For optionsXpress, Web downtime translates into lost revenues. For the Nemours Center for Children’s Health Media in Wilmington, Del., the consequences of a crash can be even more dire. As part of a nonprofit children’s health network, the center serves up timely and relevant health information on its Web site, www.kidshealth.org, and to hospitals, HMOs and pharmaceutical companies that license the content. In total, the site racks up 180 million page views per year.
To keep the site running optimally, P.J. Gorenc, the director of operations, uses a combination of homegrown scripts and off-the-shelf tools. The combo is effective at measuring transaction times, but when a problem arises, Gorenc still finds himself sifting through code by hand — a task that puts a serious strain on his IT staff of six.
“We’re constantly checking for response and availability, and we’ve got agents loaded on every server,” says Gorenc. “It helps us find the location [of a problem], but after that, it’s a pretty manual process. We’d like to be even more automated.”
Finding the location is just the first step in the process, though. Recently, Gorenc was alerted that one of the partner sites was experiencing lag times. The monitoring software located the problem. He then set up a trace and measured every step of the individual transactions. He found that in a transaction totaling two seconds, there were several steps that took 0.2 seconds each, then one Structured Query Language (SQL) statement that was taking a full second and a half.
Upon further examination, he found that the statement was loading twice, slowing down the process. Once he isolated the problem, he was able to restructure the database table to speed up the transaction. It was relatively easy to fix — it only took an hour — but finding the cause was the tricky bit. “Just to look at the Web logs, we wouldn’t have been able to notice the problem,” he says. “If we had manually tried to find it, I don’t even know how long it would have taken.”
The end goal of all the monitoring tools and procedures is to avoid having customers point out a problem. Yet, often it still comes down to that. Dave Christensen, chief operating officer at CustomInk, an online supplier of customized T-shirts, hats and other merchandise, uses all kinds of site-monitoring software. But still, problems sometimes slip through undetected.

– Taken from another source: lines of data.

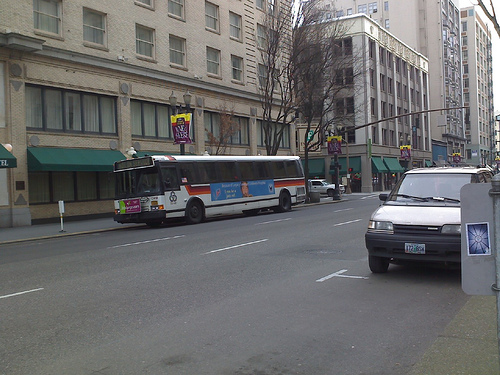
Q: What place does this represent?
A: It represents the road.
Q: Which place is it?
A: It is a road.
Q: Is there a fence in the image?
A: No, there are no fences.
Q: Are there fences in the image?
A: No, there are no fences.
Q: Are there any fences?
A: No, there are no fences.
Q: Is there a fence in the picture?
A: No, there are no fences.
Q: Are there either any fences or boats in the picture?
A: No, there are no fences or boats.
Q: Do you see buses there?
A: Yes, there is a bus.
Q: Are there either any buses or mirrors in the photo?
A: Yes, there is a bus.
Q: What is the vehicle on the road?
A: The vehicle is a bus.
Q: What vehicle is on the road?
A: The vehicle is a bus.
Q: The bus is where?
A: The bus is on the road.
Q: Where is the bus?
A: The bus is on the road.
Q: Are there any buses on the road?
A: Yes, there is a bus on the road.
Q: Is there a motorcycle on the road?
A: No, there is a bus on the road.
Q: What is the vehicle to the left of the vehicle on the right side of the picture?
A: The vehicle is a bus.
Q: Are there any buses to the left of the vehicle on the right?
A: Yes, there is a bus to the left of the vehicle.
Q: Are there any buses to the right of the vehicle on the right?
A: No, the bus is to the left of the vehicle.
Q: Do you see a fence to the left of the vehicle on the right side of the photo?
A: No, there is a bus to the left of the vehicle.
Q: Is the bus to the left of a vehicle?
A: Yes, the bus is to the left of a vehicle.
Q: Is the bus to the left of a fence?
A: No, the bus is to the left of a vehicle.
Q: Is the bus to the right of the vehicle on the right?
A: No, the bus is to the left of the vehicle.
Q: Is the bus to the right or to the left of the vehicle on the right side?
A: The bus is to the left of the vehicle.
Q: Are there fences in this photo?
A: No, there are no fences.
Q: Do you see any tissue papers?
A: No, there are no tissue papers.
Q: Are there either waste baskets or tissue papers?
A: No, there are no tissue papers or waste baskets.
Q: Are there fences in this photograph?
A: No, there are no fences.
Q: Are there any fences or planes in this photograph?
A: No, there are no fences or planes.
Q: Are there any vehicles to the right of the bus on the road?
A: Yes, there is a vehicle to the right of the bus.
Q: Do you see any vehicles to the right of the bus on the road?
A: Yes, there is a vehicle to the right of the bus.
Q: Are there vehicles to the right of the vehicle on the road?
A: Yes, there is a vehicle to the right of the bus.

“We do segmentation reports, log everything and tag the whole site,” says Christensen. “But with more subtle problems, we’ll listen to the reps who are answering the phones. We still want to listen to what our customers are telling us. You have to have your ears open.”
Though application monitoring tools are no substitute for listening to customers, they may soon offer more help to IT managers trying to keep their Web sites at top performance. Recently, many of the smaller software vendors that specialize in application monitoring have been swallowed up by bigger companies looking to incorporate those tools to their products. Computer Associates recently snapped up Wily Technology to include its software in its Unicenter suite. Borland is in the process of buying Segue Software and its Application Lifecycle Management suite. And IBM has added several new components to its Tivoli Monitoring Express product.
There may be numerous ways to speed up Web sites, but there is one thing that most companies can agree on: There is no such thing as fast enough.